Opflow Submission Guidelines

Opflow solicits articles of interest to water treatment and supply operators and welcomes unsolicited contributions.

Most articles look at multiple types of technology (e.g., the differences among and uses of various types of valves) or are how-to case studies, written by utility staff or consulting partners, about how a utility solved a problem using a particular technology or product or adapted a certain process.

These case studies state a problem; look at various alternative solutions; and explain (generically) what process, technology, or equipment was selected to solve the problem as well as how it was applied. Articles usually are summarized by lessons learned during the selection and application processes, including what “not to do” as well as “what went right.”

Opflow articles use generic terms—not brand or company names. The articles explain the alternatives, as well as chosen methods, when looking at a product, technology, or methodology. As a membership organization, AWWA doesn't endorse particular products or technologies. The best endorsement for a process or technology is a successful case study.

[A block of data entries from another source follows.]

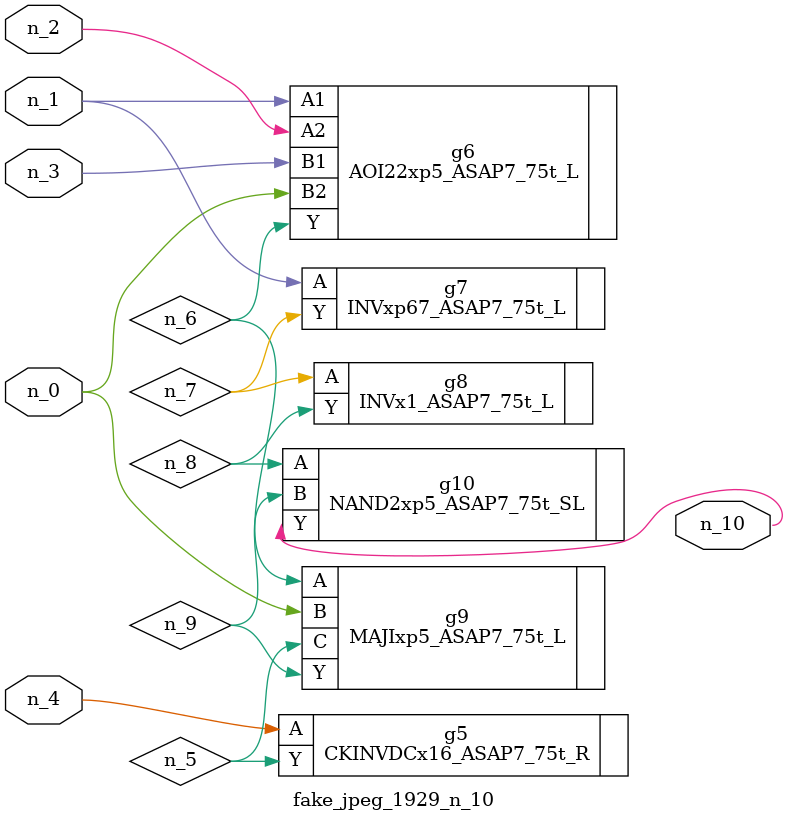
<source format=v>
module fake_jpeg_1929_n_10 (n_3, n_2, n_1, n_0, n_4, n_10);

input n_3;
input n_2;
input n_1;
input n_0;
input n_4;

output n_10;

wire n_8;
wire n_9;
wire n_6;
wire n_5;
wire n_7;

CKINVDCx16_ASAP7_75t_R g5 ( 
.A(n_4),
.Y(n_5)
);

AOI22xp5_ASAP7_75t_L g6 ( 
.A1(n_1),
.A2(n_2),
.B1(n_3),
.B2(n_0),
.Y(n_6)
);

INVxp67_ASAP7_75t_L g7 ( 
.A(n_1),
.Y(n_7)
);

INVx1_ASAP7_75t_L g8 ( 
.A(n_7),
.Y(n_8)
);

NAND2xp5_ASAP7_75t_SL g10 ( 
.A(n_8),
.B(n_9),
.Y(n_10)
);

MAJIxp5_ASAP7_75t_L g9 ( 
.A(n_6),
.B(n_0),
.C(n_5),
.Y(n_9)
);


endmodule
</source>
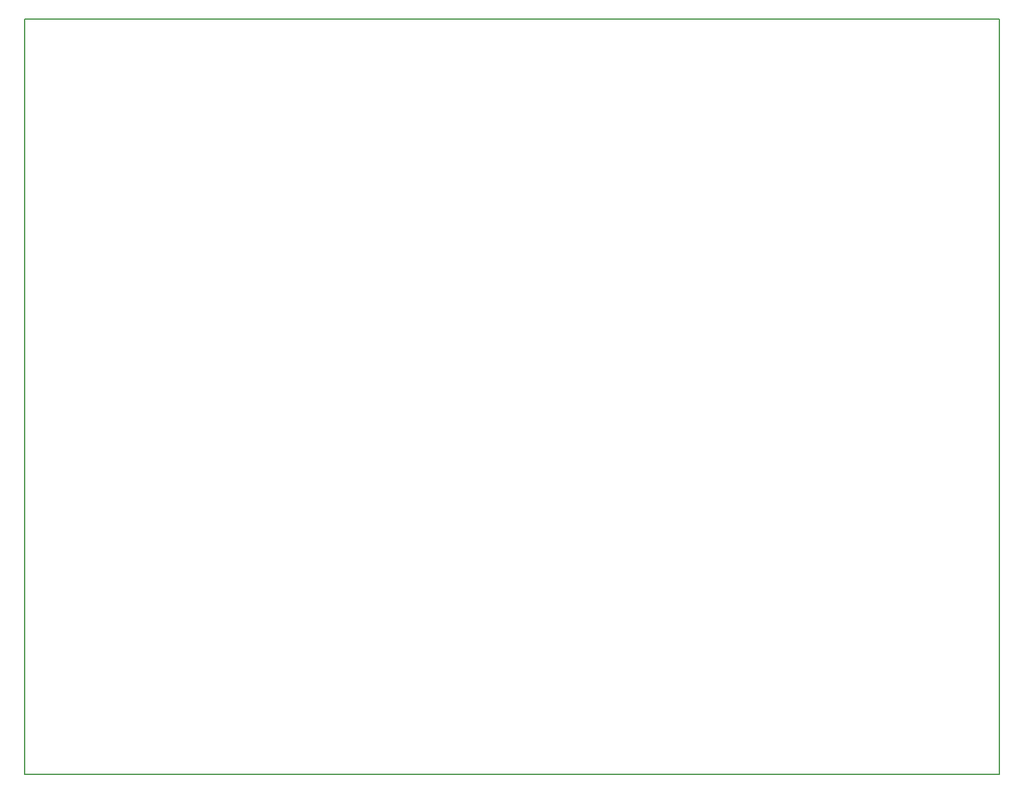
<source format=gbr>
G04 DipTrace 3.3.1.3*
G04 BoardOutline.gbr*
%MOIN*%
G04 #@! TF.FileFunction,Profile*
G04 #@! TF.Part,Single*
%ADD11C,0.005512*%
%FSLAX26Y26*%
G04*
G70*
G90*
G75*
G01*
G04 BoardOutline*
%LPD*%
X5669291Y4488188D2*
D11*
Y393700D1*
X393700D1*
Y4488188D1*
X5669291D1*
M02*

</source>
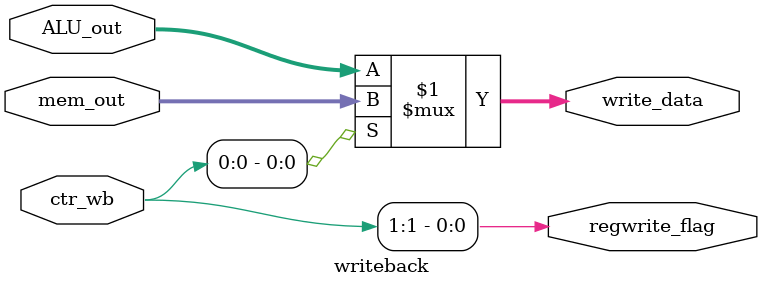
<source format=v>
module writeback(	// file.cleaned.mlir:2:3
  input  [1:0]  ctr_wb,	// file.cleaned.mlir:2:27
  input  [31:0] mem_out,	// file.cleaned.mlir:2:44
                ALU_out,	// file.cleaned.mlir:2:63
  output [31:0] write_data,	// file.cleaned.mlir:2:83
  output        regwrite_flag	// file.cleaned.mlir:2:105
);

  assign write_data = ctr_wb[0] ? mem_out : ALU_out;	// file.cleaned.mlir:3:10, :5:10, :6:5
  assign regwrite_flag = ctr_wb[1];	// file.cleaned.mlir:4:10, :6:5
endmodule


</source>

  • Opflow articles are typically 1,200 to 2,000 words long.
  • Submitted articles are edited for style, length, and readability. Authors have the opportunity to review changes before publication.
  • Color photos—preferably high-resolution digital .jpg or .tif files at 300 dots per inch—are required for article layouts. Photos are even better when they include people performing their jobs.
  • Additional graphics should be submitted to highlight an article's key points. Please submit original source files used to create the graphics, as source files offer optimal translation into press-ready file formats. Examples of common graphics source files are .xls, .ppt, .eps, .ai, .psd, and .svg. Most software allows graphics to be exported into press-ready formats. In this case, authors may be asked to export files as .pdf, .eps, .svg, or .emf.
  • Submit a caption for each graphical element (e.g., figure, table, photograph) that stands on its own; i.e., readers should have all information needed to understand the image without having to refer to the text. 
  • Articles can be submitted as Word documents by email.